Dropbox is intentionally scanning users public files in order to combat piracy, however it seems to be taking a reasonable stand on what has become a highly sensitive topic which is close to the public's heart.
When we utilize cloud storage we often take the right to privacy for granted, yet we seem to forget that we live in an age where privacy is on the lower end of most government agendas. The above image showing a file censored by the DMCA (Digital Millennium Copyright Act), which was tweeted by Darrel Whitelaw caused an mini Internet riot recently.
They even replied to the tweet, saying:
What this means is that once a file is identified as non-compliant it is not deleted; it's sharing capability is simply removed though it is important to note that Dropbox is indeed authorized to remove the file entirely via its DMCA policy. From a technical perspective, this is done via hashing which generates a unique number depending on the exact configuration of zeros and ones which constitute a file; it's important to note that this technology is used as a means of data de-duplication. This raises privacy issues because ultimately, as a user, you are entrusting Dropbox to maintain the integrity of your files.

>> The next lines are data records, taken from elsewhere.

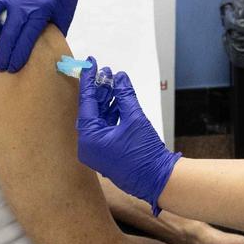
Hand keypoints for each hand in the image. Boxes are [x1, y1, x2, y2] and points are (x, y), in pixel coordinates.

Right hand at [0, 0, 89, 71]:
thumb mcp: (64, 15)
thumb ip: (53, 33)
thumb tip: (45, 53)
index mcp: (40, 9)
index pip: (25, 39)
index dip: (17, 56)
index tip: (12, 68)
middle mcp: (22, 0)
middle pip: (7, 32)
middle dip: (2, 53)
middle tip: (0, 65)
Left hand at [77, 57, 180, 214]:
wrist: (158, 179)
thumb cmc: (144, 153)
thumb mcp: (134, 119)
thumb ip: (125, 95)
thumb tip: (120, 77)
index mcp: (89, 138)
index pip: (86, 103)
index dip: (88, 80)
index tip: (90, 63)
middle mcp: (89, 145)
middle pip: (91, 109)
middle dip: (99, 89)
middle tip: (106, 71)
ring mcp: (98, 149)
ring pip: (99, 117)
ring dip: (107, 99)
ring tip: (114, 80)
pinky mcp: (108, 151)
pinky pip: (106, 126)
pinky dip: (112, 112)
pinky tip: (120, 98)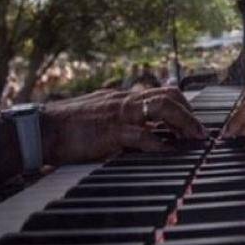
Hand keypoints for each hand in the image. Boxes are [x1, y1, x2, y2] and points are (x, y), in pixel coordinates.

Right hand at [41, 87, 206, 164]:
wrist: (42, 129)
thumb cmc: (71, 127)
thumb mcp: (104, 117)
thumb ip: (126, 121)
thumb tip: (150, 134)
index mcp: (125, 98)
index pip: (163, 93)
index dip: (184, 107)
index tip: (196, 123)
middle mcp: (125, 101)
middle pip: (169, 96)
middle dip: (190, 113)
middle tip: (201, 132)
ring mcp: (118, 114)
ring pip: (160, 108)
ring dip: (182, 122)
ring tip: (194, 138)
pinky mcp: (109, 131)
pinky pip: (139, 134)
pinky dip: (157, 142)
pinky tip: (169, 150)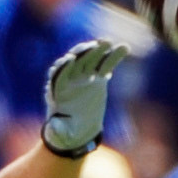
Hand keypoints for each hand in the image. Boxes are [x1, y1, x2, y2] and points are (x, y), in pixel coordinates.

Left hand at [41, 39, 127, 158]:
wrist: (78, 132)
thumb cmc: (65, 134)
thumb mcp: (59, 134)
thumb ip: (56, 129)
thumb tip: (53, 124)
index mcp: (57, 91)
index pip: (58, 74)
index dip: (62, 67)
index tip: (69, 59)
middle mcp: (69, 80)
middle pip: (75, 62)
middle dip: (82, 53)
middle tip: (92, 45)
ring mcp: (84, 77)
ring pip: (90, 60)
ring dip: (98, 50)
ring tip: (108, 43)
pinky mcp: (97, 78)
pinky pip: (106, 65)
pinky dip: (114, 57)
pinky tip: (124, 48)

Sadly, privacy has once again been put on the back burner, however it is empowering to see companies taking a stand against anti-privacy laws, though without any direct comment from Dropbox, this standpoint is purely speculative. One important item to note, too, is that Dropbox is not personally scanning your content, it is performed by a machine.

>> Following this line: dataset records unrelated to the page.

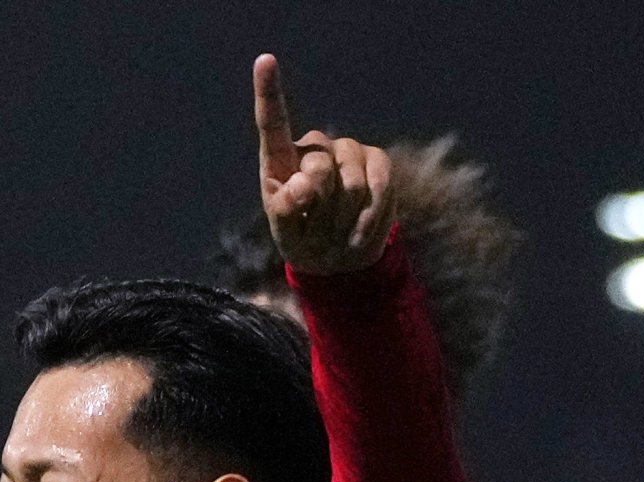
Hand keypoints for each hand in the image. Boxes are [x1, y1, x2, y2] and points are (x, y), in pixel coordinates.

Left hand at [253, 55, 393, 278]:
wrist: (341, 259)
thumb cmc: (304, 241)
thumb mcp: (286, 236)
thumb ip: (285, 211)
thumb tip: (304, 184)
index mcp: (282, 159)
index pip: (273, 122)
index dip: (268, 91)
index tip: (264, 60)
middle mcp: (315, 147)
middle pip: (320, 169)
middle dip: (320, 211)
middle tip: (318, 235)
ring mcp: (348, 151)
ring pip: (352, 184)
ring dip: (344, 222)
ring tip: (337, 237)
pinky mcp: (378, 162)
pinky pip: (379, 187)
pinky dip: (369, 218)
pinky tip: (358, 235)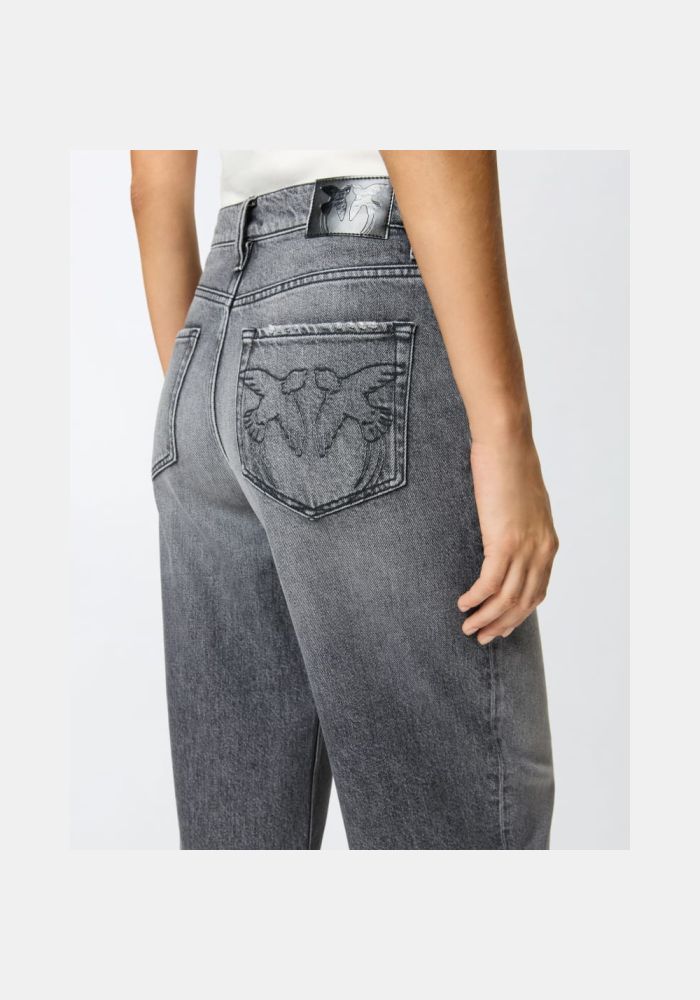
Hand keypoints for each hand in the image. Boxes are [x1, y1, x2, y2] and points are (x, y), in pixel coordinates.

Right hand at [458, 434, 557, 642]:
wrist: (508, 444)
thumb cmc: (510, 467)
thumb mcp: (523, 505)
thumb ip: (521, 528)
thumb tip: (505, 542)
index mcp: (548, 544)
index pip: (537, 592)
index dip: (517, 615)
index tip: (500, 627)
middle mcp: (541, 550)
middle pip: (523, 603)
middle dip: (501, 624)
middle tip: (481, 637)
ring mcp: (525, 548)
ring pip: (507, 598)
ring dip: (486, 617)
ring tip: (468, 627)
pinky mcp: (504, 541)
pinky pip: (490, 582)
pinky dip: (476, 598)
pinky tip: (463, 603)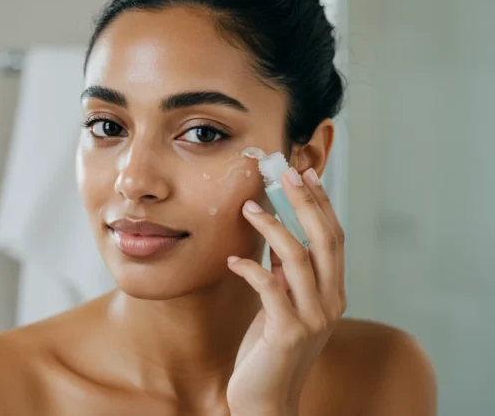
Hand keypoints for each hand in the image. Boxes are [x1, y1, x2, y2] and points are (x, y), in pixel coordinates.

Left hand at [226, 167, 345, 415]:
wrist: (266, 399)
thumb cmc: (270, 349)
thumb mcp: (282, 304)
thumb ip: (285, 274)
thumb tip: (276, 235)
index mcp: (333, 292)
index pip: (333, 238)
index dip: (322, 204)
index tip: (306, 174)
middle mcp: (331, 302)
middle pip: (325, 240)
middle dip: (307, 202)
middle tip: (287, 174)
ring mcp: (313, 318)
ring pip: (299, 258)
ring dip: (273, 227)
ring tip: (249, 207)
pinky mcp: (288, 332)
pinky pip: (270, 288)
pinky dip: (251, 268)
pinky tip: (233, 260)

Hashing Methodology Explained:
When a user uploads a file it is immediately hashed. Hashing is when the file is given a unique identifier depending on the data it contains. This unique identifier is called a hash value. Should the file be opened and saved without changes made to it then the hash value will remain unchanged. Should the user re-enter the same file (which contains for example 25 million characters) and proceeds to add an extra space somewhere, then the hashing process will allocate a different hash value.
Dropbox utilize a blacklist of hash values which is are compared against all user uploaded files which have been marked as public/shareable in order to detect pirated material.